TSE abre precedente que pode salvar candidatura de Acir
Aplicação da Lei Complementar nº 219/2025 pelo TSE enfraquece tese restritiva do TRE/RO e abre caminho jurídico para o ex-senador
📋 Em resumo ▾
- TSE aplicou a Lei Complementar nº 219/2025, reconhecendo que a inelegibilidade pode se encerrar até a data da diplomação.
- A decisão reforma o entendimento restritivo do TRE/RO, que exigia o fim da inelegibilidade antes do primeiro turno.
- O principal impacto político recai sobre o caso do ex-senador Acir Gurgacz, cuja elegibilidade foi barrada regionalmente com base na mesma tese agora contestada.
- Por que isso importa: O precedente da corte superior redefine as regras do jogo em Rondônia, tirando do caminho um obstáculo jurídico que parecia intransponível para grandes nomes da política estadual.
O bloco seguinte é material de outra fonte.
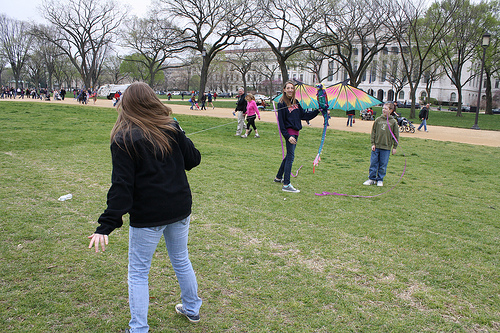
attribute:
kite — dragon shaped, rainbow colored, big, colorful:
[272, 71, 384, 177]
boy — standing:
[362, 102, 399, 191]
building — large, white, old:
[163, 14, 497, 112]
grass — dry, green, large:
[3, 99, 499, 331]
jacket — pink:
[245, 100, 262, 117]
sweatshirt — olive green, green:
[372, 114, 402, 152]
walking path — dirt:
[3, 90, 499, 164]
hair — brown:
[107, 81, 181, 159]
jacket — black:
[89, 123, 202, 236]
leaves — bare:
[150, 1, 265, 55]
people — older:
[234, 87, 264, 138]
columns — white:
[356, 45, 426, 83]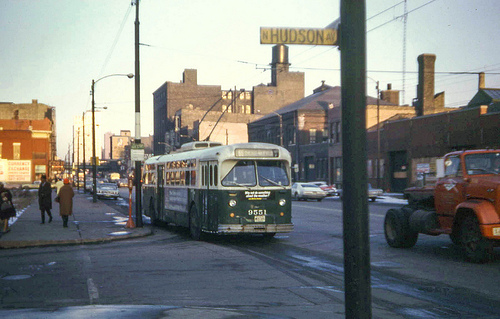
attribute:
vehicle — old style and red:
[158, 125, 291, 319]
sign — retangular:
[235, 9, 365, 76]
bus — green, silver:
[118, 139, 317, 251]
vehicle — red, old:
[375, 161, 499, 258]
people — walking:
[24, 166, 84, 213]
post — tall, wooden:
[100, 62, 153, 81]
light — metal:
[56, 60, 113, 188]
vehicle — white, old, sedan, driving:
[282, 174, 319, 195]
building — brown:
[135, 54, 325, 161]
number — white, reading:
[238, 193, 288, 233]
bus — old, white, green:
[125, 137, 286, 243]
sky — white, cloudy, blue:
[18, 16, 209, 115]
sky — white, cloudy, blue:
[17, 14, 201, 135]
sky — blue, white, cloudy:
[122, 13, 282, 117]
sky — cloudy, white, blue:
[135, 13, 255, 82]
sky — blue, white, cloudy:
[365, 24, 460, 94]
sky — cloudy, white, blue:
[135, 13, 261, 75]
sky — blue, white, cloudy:
[15, 17, 145, 104]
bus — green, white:
[140, 130, 300, 226]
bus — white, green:
[202, 150, 311, 185]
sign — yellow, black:
[219, 10, 344, 65]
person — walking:
[26, 172, 63, 206]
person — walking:
[28, 164, 82, 210]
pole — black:
[118, 22, 164, 246]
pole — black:
[315, 26, 393, 316]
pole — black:
[81, 80, 105, 219]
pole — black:
[77, 131, 86, 191]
Uma decisão recente do Tribunal Superior Eleitoral (TSE) pode alterar drasticamente o cenário eleitoral de Rondônia. Embora o caso tenha tramado sob o nome do ex-vereador Márcio Miranda, a relevância política do julgamento reside inteiramente no precedente jurídico que ele estabelece, abrindo uma janela de oportunidade para nomes de peso no estado, especialmente o ex-senador Acir Gurgacz.
A virada de chave na interpretação da lei
O presidente do TSE, ministro Nunes Marques, concedeu efeito suspensivo ativo a um recurso, aplicando integralmente a Lei Complementar nº 219/2025. A norma estabelece que o encerramento da inelegibilidade pode ser reconhecido quando ocorrer até a data da diplomação dos eleitos.
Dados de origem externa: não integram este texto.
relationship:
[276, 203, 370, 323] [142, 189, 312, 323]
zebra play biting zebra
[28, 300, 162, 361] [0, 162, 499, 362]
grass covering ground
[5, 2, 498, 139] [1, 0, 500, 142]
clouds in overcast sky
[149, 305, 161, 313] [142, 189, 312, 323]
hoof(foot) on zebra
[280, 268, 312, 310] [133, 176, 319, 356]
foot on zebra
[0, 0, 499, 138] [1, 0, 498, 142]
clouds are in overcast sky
Essa interpretação derruba a linha de raciocínio adotada inicialmente pelo Tribunal Regional Eleitoral de Rondônia (TRE/RO). O tribunal regional vinha aplicando uma leitura restritiva, argumentando que o período de inelegibilidade precisaria terminar antes do primeiro turno das eleições (em 7 de outubro), o que inviabilizava diversas candidaturas.
O efeito dominó para Acir Gurgacz
É aqui que o caso ganha sua verdadeira dimensão política. O ex-senador Acir Gurgacz teve seu pedido de elegibilidade rejeitado pelo TRE/RO exatamente com base nessa interpretação restritiva da mesma alteração legislativa.
Embora cada processo possua fatos e fundamentos próprios, a decisão do TSE enfraquece substancialmente a tese de que a Lei Complementar nº 219/2025 deixaria de ser aplicada ou seria interpretada de forma limitante enquanto sua constitucionalidade permanece em discussão no Supremo Tribunal Federal (STF). O ministro Nunes Marques foi claro ao destacar que, na ausência de uma decisão definitiva ou medida cautelar do STF suspendendo a norma, a legislação permanece vigente e produzindo efeitos plenos.
"A decisão enfraquece a tese de que a Lei Complementar nº 219/2025 poderia deixar de ser aplicada enquanto sua constitucionalidade permanece em discussão no Supremo Tribunal Federal."
Para a defesa de Gurgacz, conduzida por estrategistas que já monitoram de perto esse movimento (como os advogados Edirlei Souza e Marcos Baach, que obtiveram a vitória no caso gatilho), o caminho para reverter a negativa regional agora possui um fundamento sólido na jurisprudência da corte superior.
A análise sobre a segurança jurídica eleitoral
Diante desse cenário, a verdadeira questão que se impõe ao sistema eleitoral é: até que ponto a segurança jurídica pode ser garantida quando normas recentes de inelegibilidade são aplicadas de forma seletiva pelos tribunais regionais, apenas para serem corrigidas a posteriori pela corte superior?
Se a lei é clara ao estender o prazo de inelegibilidade até a diplomação, a resistência inicial em aplicá-la revela mais sobre a cautela interpretativa dos tribunais regionais do que sobre a vontade do legislador. Resta saber se o TSE manterá essa linha de racionalidade ao julgar o mérito definitivo dos recursos, equilibrando a aplicação estrita da lei com a estabilidade das regras do jogo democrático.
A política em Rondônia não se decide apenas nas urnas, mas nos gabinetes dos tribunos. E este precedente acaba de redesenhar o tabuleiro.